Faith is something other than mere ‘knowing’… the evidence of things unseen. Dark. Not sight. And faith in an unfathomable God leads me to hope in His power that I can barely endure, revealed and felt in all of the outpourings of love in the last days. And that hope in Him ultimately takes me to love.
Many years ago in one of Steve’s darkest moments I sat with him in a parked car, at night, and listened to him sob. He was in immense pain. And he said, “Sky, all I want to be in this life is a man who loves. A man who loves others, and who loves God.”
Steve repeated that over and over, that night and through the years. He has repeated that in his art; his music; in seminary; from the pulpit; in First Pres Bellevue, UPC, and for the last years at Union Church; he has repeated that in the play and strength of being PAPA (on this father’s day) to his boys… his boys; he has repeated that in his sweet and lovely marriage; and even in his words as he lay broken and transported to the hospital…

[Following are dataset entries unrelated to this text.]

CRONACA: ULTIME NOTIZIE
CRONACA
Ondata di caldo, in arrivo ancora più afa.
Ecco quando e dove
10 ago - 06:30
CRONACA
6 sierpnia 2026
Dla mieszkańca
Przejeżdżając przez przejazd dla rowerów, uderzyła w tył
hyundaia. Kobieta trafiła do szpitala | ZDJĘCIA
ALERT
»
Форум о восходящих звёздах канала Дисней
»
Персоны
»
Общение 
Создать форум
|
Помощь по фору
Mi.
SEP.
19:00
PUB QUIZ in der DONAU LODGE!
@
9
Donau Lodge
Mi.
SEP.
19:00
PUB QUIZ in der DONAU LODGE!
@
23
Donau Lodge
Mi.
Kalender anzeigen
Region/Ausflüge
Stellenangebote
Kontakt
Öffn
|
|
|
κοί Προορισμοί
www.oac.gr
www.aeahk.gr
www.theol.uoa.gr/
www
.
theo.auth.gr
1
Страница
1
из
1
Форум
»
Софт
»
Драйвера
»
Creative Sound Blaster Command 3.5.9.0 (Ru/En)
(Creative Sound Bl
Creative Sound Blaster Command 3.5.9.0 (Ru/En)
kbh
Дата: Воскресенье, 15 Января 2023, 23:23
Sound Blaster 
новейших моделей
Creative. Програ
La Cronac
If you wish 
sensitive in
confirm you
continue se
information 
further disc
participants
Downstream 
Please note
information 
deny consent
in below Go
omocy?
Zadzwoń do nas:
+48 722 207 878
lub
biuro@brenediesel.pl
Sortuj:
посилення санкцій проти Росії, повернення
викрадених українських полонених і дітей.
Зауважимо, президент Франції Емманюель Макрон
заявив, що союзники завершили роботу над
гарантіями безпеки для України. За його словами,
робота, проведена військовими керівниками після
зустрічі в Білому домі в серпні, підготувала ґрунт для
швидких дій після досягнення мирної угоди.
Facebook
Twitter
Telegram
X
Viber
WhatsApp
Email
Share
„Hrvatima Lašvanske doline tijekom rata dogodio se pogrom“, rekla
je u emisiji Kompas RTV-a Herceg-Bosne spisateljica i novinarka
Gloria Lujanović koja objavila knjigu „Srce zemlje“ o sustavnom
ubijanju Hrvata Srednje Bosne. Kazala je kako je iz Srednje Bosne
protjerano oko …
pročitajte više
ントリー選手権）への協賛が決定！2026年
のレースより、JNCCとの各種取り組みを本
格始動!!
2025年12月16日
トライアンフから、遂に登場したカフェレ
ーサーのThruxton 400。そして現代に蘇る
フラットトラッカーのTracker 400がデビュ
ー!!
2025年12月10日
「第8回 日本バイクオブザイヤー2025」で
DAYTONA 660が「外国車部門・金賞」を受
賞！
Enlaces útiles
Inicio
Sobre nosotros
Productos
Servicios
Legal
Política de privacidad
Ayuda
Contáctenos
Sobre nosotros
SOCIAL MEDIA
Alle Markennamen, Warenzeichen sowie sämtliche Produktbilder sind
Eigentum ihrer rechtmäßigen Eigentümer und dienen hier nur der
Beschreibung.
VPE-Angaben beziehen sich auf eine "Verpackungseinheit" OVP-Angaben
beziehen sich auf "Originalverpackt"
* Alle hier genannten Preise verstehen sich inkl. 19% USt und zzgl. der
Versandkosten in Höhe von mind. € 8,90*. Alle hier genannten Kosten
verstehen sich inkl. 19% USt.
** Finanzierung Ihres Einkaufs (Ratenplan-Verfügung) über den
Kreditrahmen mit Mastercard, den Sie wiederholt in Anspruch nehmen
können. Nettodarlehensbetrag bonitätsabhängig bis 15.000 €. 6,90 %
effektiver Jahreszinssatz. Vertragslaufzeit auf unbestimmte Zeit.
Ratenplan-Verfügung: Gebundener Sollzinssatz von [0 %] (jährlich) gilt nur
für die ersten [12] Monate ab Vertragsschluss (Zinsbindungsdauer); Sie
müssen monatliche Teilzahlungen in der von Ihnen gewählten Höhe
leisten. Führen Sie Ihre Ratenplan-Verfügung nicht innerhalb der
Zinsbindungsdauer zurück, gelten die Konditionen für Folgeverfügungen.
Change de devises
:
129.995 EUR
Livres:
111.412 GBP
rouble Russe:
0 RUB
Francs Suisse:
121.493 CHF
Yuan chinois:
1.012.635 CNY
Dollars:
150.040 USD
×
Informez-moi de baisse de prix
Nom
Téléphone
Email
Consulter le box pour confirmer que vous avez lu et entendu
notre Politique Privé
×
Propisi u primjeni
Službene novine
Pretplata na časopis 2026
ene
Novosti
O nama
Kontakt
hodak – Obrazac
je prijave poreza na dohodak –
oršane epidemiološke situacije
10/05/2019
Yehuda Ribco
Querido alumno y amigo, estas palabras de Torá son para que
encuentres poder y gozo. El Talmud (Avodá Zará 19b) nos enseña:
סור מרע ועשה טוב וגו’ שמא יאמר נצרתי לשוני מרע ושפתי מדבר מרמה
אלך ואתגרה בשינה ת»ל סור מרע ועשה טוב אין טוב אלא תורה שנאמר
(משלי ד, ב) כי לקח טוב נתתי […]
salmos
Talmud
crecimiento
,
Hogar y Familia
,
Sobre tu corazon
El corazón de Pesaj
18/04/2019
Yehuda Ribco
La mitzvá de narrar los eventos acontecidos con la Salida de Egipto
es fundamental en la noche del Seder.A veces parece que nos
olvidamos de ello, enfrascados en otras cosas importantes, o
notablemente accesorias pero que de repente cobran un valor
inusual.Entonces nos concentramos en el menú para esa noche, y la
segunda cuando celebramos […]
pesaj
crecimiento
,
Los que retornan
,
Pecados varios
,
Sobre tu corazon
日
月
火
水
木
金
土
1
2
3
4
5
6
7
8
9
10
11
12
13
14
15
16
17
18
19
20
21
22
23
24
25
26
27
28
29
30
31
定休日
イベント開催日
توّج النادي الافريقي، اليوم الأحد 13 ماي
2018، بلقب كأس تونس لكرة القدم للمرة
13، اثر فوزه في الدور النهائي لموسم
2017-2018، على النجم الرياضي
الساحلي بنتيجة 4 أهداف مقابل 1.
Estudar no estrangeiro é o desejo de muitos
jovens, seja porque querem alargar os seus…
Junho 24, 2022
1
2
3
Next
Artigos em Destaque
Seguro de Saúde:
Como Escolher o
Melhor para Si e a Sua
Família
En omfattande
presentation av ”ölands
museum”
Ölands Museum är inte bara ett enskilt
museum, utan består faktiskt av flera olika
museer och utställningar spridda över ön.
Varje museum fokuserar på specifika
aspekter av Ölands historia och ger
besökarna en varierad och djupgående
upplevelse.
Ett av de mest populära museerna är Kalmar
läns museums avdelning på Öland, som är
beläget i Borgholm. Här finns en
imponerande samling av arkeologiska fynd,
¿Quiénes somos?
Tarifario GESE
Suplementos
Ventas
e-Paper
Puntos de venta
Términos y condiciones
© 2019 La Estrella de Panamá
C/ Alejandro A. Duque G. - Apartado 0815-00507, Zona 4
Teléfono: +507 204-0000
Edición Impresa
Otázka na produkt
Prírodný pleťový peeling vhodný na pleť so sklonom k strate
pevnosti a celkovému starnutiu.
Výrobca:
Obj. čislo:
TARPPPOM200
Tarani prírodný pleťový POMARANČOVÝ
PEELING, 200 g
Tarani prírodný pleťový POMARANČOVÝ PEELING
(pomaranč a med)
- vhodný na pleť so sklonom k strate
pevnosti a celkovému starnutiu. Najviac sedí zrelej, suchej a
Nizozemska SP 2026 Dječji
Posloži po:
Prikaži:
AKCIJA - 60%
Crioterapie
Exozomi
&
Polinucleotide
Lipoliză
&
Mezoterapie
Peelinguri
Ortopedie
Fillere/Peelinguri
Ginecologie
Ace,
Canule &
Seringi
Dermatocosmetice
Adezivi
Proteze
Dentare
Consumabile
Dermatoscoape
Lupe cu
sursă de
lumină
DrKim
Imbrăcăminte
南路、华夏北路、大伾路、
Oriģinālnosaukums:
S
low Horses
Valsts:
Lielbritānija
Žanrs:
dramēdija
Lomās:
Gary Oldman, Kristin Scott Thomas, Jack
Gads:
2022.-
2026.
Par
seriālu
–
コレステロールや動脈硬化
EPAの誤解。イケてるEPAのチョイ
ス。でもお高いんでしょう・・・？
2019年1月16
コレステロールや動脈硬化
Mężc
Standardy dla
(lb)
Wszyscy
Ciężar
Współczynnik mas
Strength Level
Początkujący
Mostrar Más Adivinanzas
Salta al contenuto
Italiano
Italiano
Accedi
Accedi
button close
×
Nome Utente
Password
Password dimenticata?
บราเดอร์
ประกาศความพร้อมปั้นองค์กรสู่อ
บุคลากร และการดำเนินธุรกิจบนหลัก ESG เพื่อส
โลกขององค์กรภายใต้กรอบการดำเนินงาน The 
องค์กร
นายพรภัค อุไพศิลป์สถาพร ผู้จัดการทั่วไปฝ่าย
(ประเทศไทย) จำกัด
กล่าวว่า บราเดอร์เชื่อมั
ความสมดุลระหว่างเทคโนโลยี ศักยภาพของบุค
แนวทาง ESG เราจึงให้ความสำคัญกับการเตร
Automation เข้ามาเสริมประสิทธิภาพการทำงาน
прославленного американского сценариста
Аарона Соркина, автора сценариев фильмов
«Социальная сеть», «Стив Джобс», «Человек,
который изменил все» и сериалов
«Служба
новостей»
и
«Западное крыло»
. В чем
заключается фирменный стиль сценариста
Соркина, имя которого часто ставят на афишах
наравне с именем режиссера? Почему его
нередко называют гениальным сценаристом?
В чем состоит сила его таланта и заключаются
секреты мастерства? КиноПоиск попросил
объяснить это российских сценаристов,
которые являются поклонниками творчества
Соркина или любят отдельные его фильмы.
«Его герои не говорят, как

And no doubt, beneath the haze and dimness of medication and the choking pain… now. Right now. What is most transparent to me in this tragedy, what is most essential: Steve is a man of love. A man who loves us as he loves this unfathomable, unbearably beautiful God.
So I don’t quite ‘know’ what will happen in the next days. But what I can see in this transparency is a man who because of AND no matter the condition of his body — is a living force of “faith, hope, and love alongside.”